Een "ignatiaanse huismoeder" vertelt
Een “ignatiaanse huismoeder” vertelt
Onderscheiden te midden van de ervaring van het anders zijn vanuit vertrouwen.
Vijf kinderen opvoeden tot volwassen mensen heeft mij als moeder onophoudelijk in beweging gehouden om mens en christen te worden. Elk van hen is mooi, anders mooi. Hun anders zijn ten diepste aanvaarden vraagt volgehouden engagement. Heel wat jaren ervoer ik een kleurrijk gamma aan innerlijke bewegingen van vreugde en weemoed. Niet op het moment zelf kon ik duiding geven aan die wisselende gemoedstoestand. Het is pas achteraf dat de innerlijke strijd een betekenis kreeg. En ik leerde dat ik kan kiezen hoe ik in het leven wil staan.
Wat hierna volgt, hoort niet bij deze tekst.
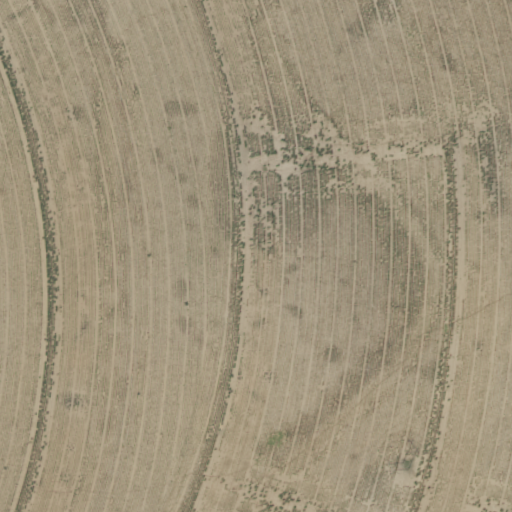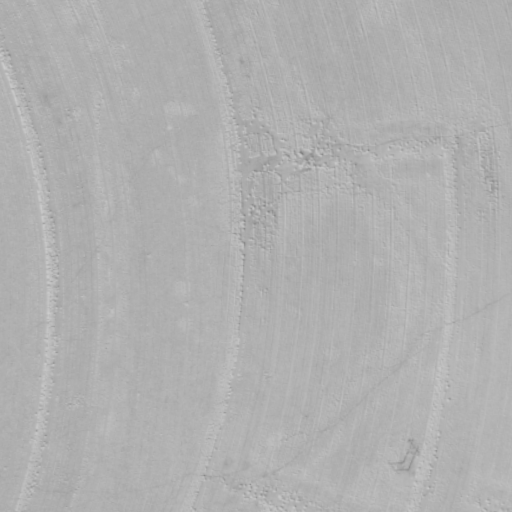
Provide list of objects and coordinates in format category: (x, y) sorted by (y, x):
power tower: (401, 463)
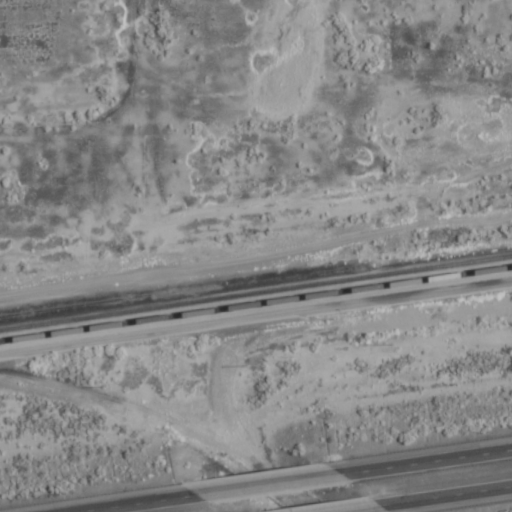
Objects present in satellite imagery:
railway: (445, 264)
railway: (165, 294)
railway: (188, 300)
railway: (256, 302)
road: (256, 353)
railway: (170, 416)
road: (428, 462)
road: (271, 486)
road: (445, 497)
road: (146, 504)
road: (357, 509)
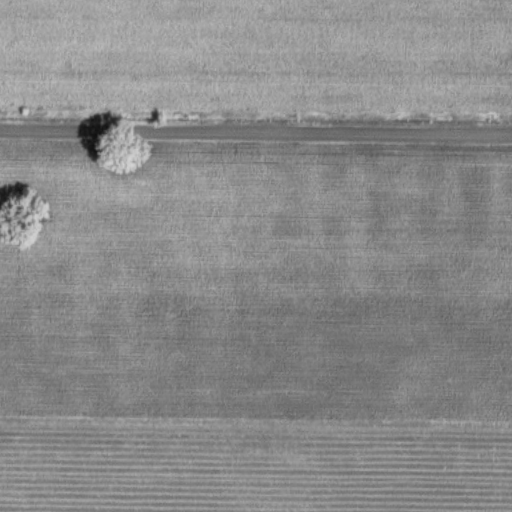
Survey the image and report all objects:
road: (256, 132)
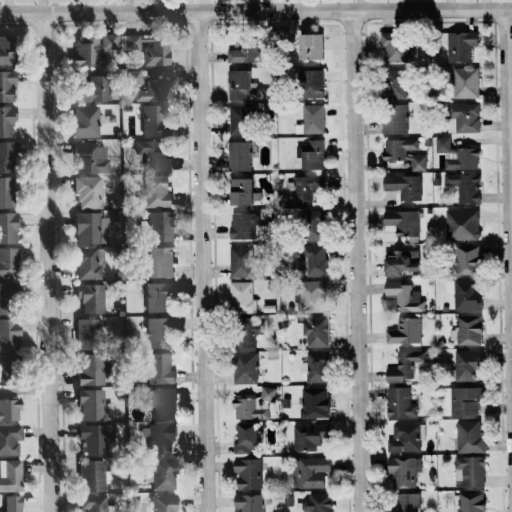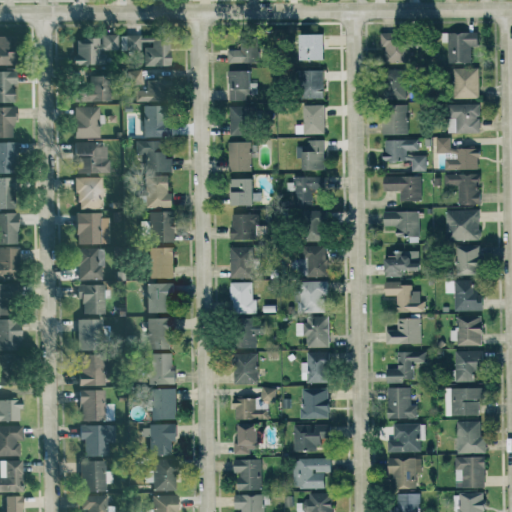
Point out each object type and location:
road: (256, 9)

Onze kinderen wijden zich aan zeer uiteenlopende studies, staan op verschillende manieren in het leven, leggen eigen accenten in hun bezigheden, kiezen voor een levensgezel die op hun beurt sterk van elkaar verschillen. En toen onze oudste zoon besloot om naar Japan te verhuizen, om er te trouwen met zijn Japanse geliefde werd de melancholie echte tristesse. Zoveel is duidelijk: onze kinderen kiezen niet meteen de weg die ik in gedachte had. Ze gaan hun eigen weg.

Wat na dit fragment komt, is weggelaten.